I think I can relate. I felt the way you did when I first lost belief in the church and god over 3 years ago. Frankly, I've just come to accept it (kind of like accepting the death of a loved one). Time dulls the pain of the injustice of having no day of reckoning. I believe the scales of justice are never balanced and that is just the way it is. I don't believe in karma or an afterlife.

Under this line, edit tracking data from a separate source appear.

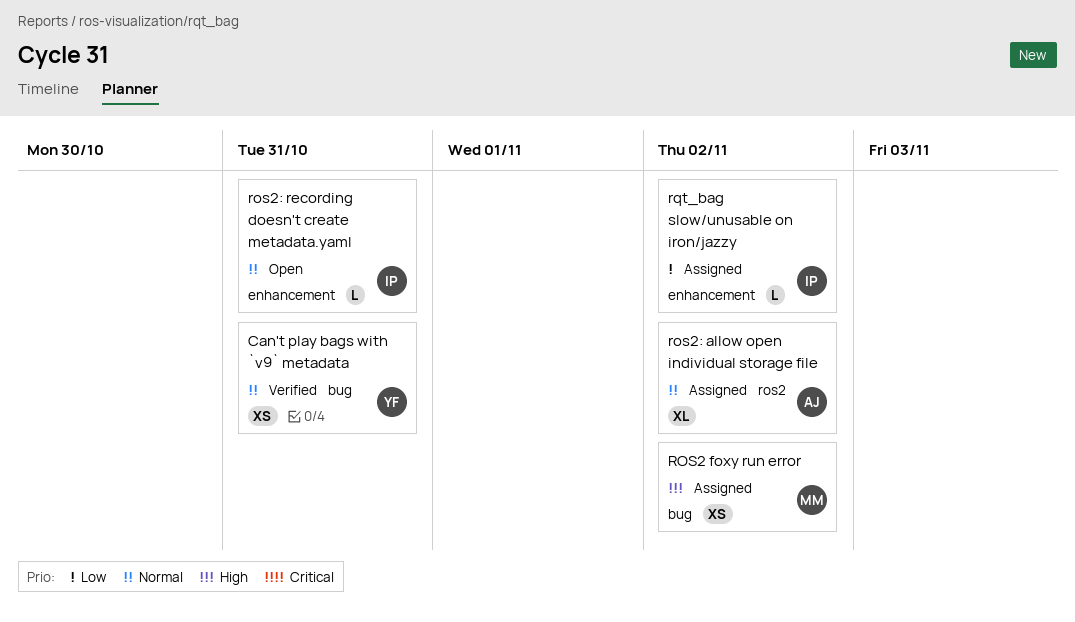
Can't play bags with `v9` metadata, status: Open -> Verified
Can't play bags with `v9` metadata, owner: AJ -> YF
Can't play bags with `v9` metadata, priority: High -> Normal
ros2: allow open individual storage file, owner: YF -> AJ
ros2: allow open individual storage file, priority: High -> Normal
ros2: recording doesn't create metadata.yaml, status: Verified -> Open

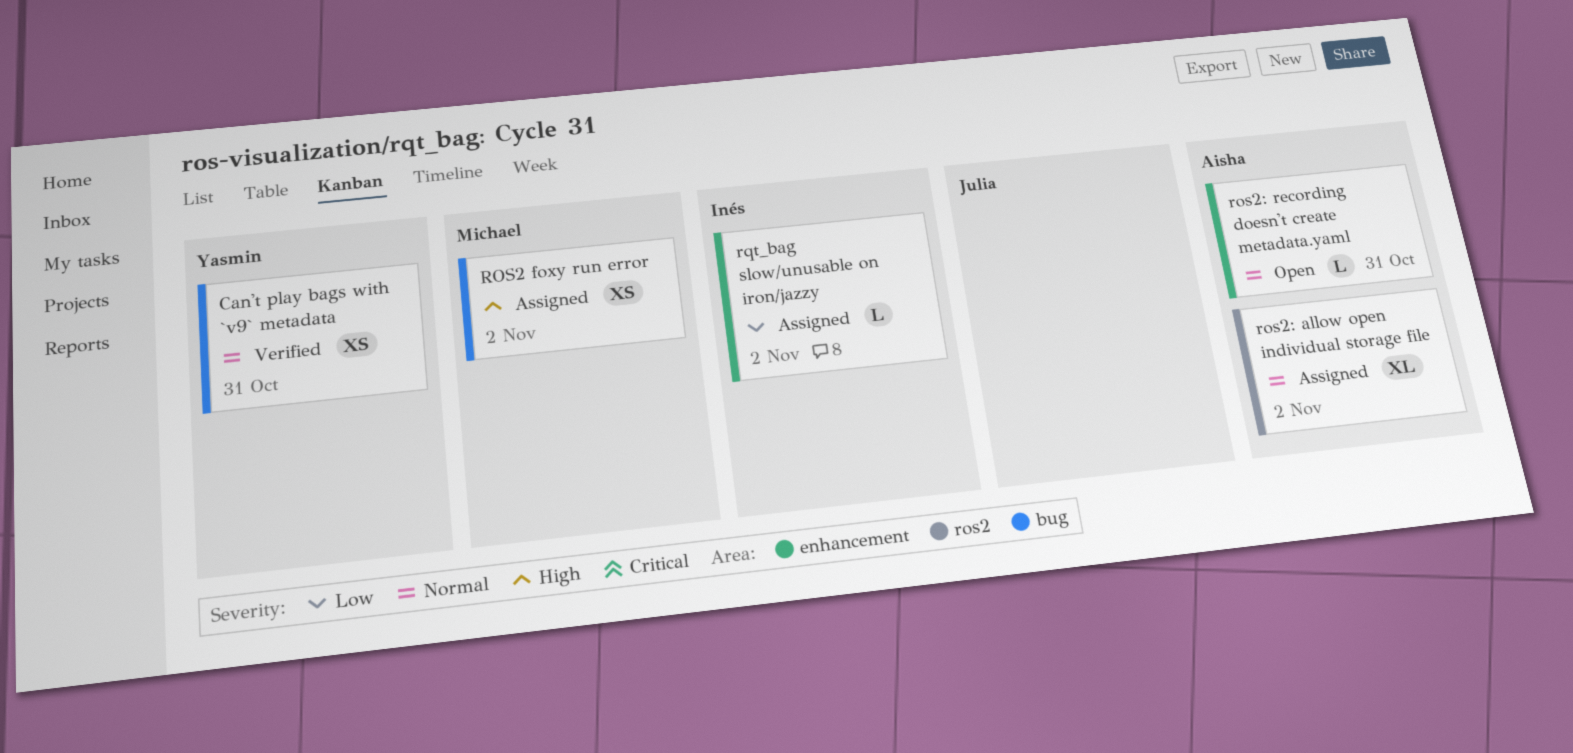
ros2: recording doesn't create metadata.yaml, owner: Inés -> Aisha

Olivia Newton-John was a guest judge on American Idol a few years ago and she wore a shirt that had a slogan which has since become a favorite of mine. The shirt said, "It is what it is". I try to simply accept what is most likely reality. In a lot of ways I have given up the concept of justice and instead focus on consequences that foster pro-social changes in behavior. I reject the notion that "the scales" can really be balanced anyway regardless of what any judge - human or divine - could do to the offender. The important thing is to try to reduce the likelihood of the offending behavior happening again through consequences, therapy, social skills training, etc. Natural death serves a purpose in that it ultimately prevents a person from ever doing harm again even if the person never has to account for their wrongdoing.
Basically, I am ok with things being what they are. Most of us during childhood came to accept that life isn't fair. Accepting that there in all likelihood is no final day of reckoning is just one step beyond that. I think we can learn to accept that, too.